Exercise passage.
Heap Sort

 

📚 Heap Sort

  • Heap Sort is a comparison-based sorting technique based on a special tree structure called a Heap.

  • A Heap is a complete binary tree that satisfies the heap property.

  • In a Max Heap, for every node i, the value of i is greater than or equal to the values of its children.

👉 In Heap Sort:

  1. We build a Max Heap from the input data.

  2. The largest item is stored at the root of the heap.

  3. Replace it with the last item of the heap and reduce the heap size by 1.

  4. Heapify the root again to maintain the Max Heap property.

  5. Repeat this until the heap size is 1.


🛠️ Algorithm for Heap Sort

  1. Build Max Heap from input array.

  2. Repeat until heap size > 1:

    • Swap the root (maximum element) with the last element.

    • Reduce heap size by 1.

    • Heapify the root to restore heap property.


🔥 Heapify Algorithm (Maintain Max Heap property)


HEAPIFY(arr, n, i) largest = i left = 2 * i + 1 right = 2 * i + 2 if left < n and arr[left] > arr[largest] largest = left if right < n and arr[right] > arr[largest] largest = right if largest != i swap arr[i] and arr[largest] HEAPIFY(arr, n, largest)

📈 Example:

Input Array:
[4, 10, 3, 5, 1]

Step 1: Build a Max Heap

Max Heap:
[10, 5, 3, 4, 1]

Step 2: Sort

  • Swap 10 and 1 → [1, 5, 3, 4, 10]

  • Heapify → [5, 4, 3, 1, 10]

  • Swap 5 and 1 → [1, 4, 3, 5, 10]

  • Heapify → [4, 1, 3, 5, 10]

  • Swap 4 and 3 → [3, 1, 4, 5, 10]

  • Heapify → [3, 1, 4, 5, 10]

  • Swap 3 and 1 → [1, 3, 4, 5, 10]

  • Now sorted!

About this exercise. Can you copy, word for word, the part of the heap sort page starting at "4. Heapify the" and ending at "the last element."? The records have nothing to do with the heap sort page.

Dataset entries.
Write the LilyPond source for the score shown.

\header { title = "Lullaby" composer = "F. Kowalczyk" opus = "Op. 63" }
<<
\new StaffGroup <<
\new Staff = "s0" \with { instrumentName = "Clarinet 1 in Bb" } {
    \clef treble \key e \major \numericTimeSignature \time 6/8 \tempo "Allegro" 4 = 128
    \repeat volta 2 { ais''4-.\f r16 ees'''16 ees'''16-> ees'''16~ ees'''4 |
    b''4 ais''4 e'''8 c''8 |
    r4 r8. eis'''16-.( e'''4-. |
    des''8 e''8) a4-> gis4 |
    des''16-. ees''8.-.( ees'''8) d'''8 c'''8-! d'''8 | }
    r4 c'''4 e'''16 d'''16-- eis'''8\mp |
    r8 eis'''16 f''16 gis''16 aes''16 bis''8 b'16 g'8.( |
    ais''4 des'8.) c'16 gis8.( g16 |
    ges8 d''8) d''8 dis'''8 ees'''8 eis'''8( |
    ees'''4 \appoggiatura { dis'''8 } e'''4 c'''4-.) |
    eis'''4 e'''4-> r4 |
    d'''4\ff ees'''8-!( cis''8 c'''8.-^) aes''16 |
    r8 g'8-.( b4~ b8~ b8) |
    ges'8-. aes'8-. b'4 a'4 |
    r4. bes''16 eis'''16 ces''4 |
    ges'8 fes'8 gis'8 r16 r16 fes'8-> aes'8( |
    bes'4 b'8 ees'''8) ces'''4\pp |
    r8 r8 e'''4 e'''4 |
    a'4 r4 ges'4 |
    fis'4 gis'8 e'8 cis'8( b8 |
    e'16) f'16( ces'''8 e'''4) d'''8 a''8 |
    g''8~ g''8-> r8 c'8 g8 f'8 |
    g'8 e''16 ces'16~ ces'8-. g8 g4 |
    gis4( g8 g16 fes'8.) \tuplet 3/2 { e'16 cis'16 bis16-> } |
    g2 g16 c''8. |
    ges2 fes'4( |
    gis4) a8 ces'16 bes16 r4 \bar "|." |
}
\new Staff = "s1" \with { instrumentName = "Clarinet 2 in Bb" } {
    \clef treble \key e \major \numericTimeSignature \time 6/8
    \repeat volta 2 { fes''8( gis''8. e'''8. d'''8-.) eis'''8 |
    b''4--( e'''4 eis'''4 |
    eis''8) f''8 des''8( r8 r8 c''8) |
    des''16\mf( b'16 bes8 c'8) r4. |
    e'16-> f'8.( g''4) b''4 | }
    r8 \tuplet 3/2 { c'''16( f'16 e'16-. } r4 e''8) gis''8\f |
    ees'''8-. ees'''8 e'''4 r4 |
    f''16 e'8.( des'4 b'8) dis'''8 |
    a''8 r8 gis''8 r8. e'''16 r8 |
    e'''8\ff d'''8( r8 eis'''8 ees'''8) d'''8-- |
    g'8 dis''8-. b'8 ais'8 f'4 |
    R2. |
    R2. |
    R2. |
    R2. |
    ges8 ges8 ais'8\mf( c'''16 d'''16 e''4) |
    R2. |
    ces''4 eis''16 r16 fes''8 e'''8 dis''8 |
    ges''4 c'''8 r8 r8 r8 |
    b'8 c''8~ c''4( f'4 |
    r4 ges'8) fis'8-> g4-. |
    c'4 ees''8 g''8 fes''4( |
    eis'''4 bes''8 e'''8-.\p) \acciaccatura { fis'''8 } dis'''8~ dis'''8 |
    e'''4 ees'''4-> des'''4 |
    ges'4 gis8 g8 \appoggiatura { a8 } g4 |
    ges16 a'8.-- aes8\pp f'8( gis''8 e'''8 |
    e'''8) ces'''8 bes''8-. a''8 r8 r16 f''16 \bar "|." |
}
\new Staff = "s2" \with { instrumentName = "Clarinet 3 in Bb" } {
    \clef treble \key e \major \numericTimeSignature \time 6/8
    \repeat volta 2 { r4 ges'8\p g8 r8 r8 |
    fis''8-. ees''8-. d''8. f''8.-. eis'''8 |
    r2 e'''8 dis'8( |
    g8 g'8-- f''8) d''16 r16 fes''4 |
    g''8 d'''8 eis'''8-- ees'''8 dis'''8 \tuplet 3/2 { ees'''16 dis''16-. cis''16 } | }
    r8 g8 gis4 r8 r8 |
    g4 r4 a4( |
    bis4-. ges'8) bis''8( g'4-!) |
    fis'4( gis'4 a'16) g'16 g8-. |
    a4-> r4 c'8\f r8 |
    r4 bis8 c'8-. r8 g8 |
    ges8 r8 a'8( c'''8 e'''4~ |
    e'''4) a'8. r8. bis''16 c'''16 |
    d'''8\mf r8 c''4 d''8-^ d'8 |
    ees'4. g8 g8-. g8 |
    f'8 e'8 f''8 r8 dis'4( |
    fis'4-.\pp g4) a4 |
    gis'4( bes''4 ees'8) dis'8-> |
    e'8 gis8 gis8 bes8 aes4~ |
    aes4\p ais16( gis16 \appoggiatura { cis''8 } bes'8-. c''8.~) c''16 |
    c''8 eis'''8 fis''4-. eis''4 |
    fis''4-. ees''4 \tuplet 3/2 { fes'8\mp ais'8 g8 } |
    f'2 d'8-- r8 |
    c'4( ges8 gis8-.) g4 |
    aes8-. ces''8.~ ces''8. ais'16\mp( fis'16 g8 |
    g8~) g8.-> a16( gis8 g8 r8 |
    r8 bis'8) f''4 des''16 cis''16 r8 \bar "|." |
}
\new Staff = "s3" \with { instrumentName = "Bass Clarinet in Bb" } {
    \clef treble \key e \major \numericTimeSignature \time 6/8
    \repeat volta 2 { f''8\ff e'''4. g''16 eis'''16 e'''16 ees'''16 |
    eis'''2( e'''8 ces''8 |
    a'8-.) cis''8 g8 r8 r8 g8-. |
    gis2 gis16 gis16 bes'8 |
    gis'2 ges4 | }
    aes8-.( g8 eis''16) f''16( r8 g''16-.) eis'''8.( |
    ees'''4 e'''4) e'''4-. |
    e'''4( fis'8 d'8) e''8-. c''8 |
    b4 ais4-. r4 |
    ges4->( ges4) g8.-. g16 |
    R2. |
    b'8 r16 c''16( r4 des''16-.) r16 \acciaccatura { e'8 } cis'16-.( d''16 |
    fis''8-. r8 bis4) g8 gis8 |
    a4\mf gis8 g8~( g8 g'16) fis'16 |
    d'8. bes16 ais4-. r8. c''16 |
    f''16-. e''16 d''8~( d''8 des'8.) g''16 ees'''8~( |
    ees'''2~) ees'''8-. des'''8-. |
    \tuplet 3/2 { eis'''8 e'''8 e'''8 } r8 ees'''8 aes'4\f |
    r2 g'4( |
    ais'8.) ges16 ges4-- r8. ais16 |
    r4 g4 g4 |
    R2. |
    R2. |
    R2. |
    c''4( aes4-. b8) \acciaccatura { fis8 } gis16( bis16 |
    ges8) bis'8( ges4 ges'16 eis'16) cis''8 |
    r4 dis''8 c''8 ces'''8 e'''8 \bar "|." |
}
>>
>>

Task solution.
4. Heapify the root again to maintain the Max Heap property.

  5. Repeat this until the heap size is 1.


🛠️ Algorithm for Heap Sort

  1. Build Max Heap from input array.

  2. Repeat until heap size > 1:

    • Swap the root (maximum element) with the last element.